A queer winter we are having thus far. The forepart of December was cold, the mercury reaching zero a number of times, with very little snow. The middle of December it warmed up, the snow all disappeared, and on the 22nd it was 70 degrees in the shade; on the 25th it was 60 degrees, and I let my bees have a flight. They were not as thick as in June.

The last season was a good one in this locality. I never saw white clover so thick before. We had a heavy wind and hail storm in buckwheat bloom, which was a complete stop to the buckwheat flow, which started in well. Golden-rod and asters did not yield much. There were a good many runaway swarms the past season, quite a number being found on the lake shore. I got four. The lake takes off one-half, or nearly that, of my pasture (being situated on the shore). We have about 8 inches of ice now, and have had very good ice-boating so far.

S. H. Eastwood.

Cicero Centre, N. Y., Jan. 8, 1894.

Won't Winter on Sorghum.

On page 559, of the Bee Journal for 1893, there is an item concerning sorghum for wintering bees. Mrs. Atchley suggests that I try it and report, which I will do with pleasure.

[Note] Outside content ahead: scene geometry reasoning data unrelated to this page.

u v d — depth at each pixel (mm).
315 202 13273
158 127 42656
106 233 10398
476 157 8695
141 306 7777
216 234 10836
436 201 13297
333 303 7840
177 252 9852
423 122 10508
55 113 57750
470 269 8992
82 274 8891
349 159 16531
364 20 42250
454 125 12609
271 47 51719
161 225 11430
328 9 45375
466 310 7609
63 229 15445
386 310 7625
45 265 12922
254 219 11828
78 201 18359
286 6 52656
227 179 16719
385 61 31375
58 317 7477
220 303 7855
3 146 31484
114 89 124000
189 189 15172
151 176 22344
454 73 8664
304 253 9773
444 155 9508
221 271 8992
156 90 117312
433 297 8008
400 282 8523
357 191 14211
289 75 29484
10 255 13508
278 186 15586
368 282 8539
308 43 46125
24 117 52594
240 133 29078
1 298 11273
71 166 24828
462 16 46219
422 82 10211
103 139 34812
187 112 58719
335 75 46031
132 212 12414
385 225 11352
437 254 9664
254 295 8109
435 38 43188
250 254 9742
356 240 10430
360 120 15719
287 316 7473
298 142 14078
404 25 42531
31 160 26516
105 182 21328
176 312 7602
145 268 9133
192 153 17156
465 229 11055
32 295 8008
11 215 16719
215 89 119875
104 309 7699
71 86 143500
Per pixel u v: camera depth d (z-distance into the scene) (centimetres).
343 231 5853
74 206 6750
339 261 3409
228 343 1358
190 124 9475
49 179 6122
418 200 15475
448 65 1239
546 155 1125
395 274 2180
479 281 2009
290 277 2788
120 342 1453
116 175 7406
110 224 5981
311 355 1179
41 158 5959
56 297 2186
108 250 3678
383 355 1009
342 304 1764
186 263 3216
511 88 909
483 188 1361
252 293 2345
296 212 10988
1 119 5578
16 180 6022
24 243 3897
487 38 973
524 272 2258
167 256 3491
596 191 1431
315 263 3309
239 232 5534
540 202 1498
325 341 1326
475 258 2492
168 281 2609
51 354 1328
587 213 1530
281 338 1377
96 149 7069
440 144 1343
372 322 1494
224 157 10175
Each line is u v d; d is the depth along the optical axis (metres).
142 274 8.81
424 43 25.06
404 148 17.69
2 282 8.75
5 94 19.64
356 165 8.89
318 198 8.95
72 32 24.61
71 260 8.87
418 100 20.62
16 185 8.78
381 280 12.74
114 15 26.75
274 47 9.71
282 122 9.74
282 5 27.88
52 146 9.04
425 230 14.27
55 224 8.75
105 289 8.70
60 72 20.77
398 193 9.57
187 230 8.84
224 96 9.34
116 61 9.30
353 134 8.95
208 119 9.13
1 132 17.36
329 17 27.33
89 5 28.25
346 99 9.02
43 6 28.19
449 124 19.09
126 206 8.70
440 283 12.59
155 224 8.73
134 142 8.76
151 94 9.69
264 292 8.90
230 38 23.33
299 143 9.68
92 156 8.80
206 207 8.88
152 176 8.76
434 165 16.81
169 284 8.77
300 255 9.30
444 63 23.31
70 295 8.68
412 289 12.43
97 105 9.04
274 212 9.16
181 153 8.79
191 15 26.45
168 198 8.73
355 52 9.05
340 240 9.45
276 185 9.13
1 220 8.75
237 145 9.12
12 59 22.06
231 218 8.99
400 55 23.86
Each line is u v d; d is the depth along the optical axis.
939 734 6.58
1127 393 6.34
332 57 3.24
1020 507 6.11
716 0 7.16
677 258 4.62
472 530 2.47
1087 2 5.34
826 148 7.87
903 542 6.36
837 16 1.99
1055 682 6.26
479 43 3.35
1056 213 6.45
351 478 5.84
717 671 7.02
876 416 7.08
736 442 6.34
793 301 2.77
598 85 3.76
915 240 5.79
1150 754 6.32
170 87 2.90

I can only report failure. Mrs. Atchley reports that she could not get her bees to take hold of sorghum. I had 5 colonies which I fed on it last October, sufficient to carry them through the winter. They are now all dead but one colony, and that one is reduced in numbers to a mere handful of bees. They all had plenty of sealed stores when they died, and fell down on the bottom-board. All of my other colonies are wintering well, that have honey stores.

Now, if Mrs. Atchley wants to try sorghum next winter, I think if she will go to some of her colonies of bees in warm, dry weather in October—some that have plenty of bees and not much honey—and raise the front end of the hive a little higher than the back, and pour in the pure sorghum just a little for one or two evenings, to get them started to eating it, then increase a little more, feeding every evening, I think in a week or so her bees will have plenty of sealed stores to last them through the winter—if they should live that long. But I don't think they would.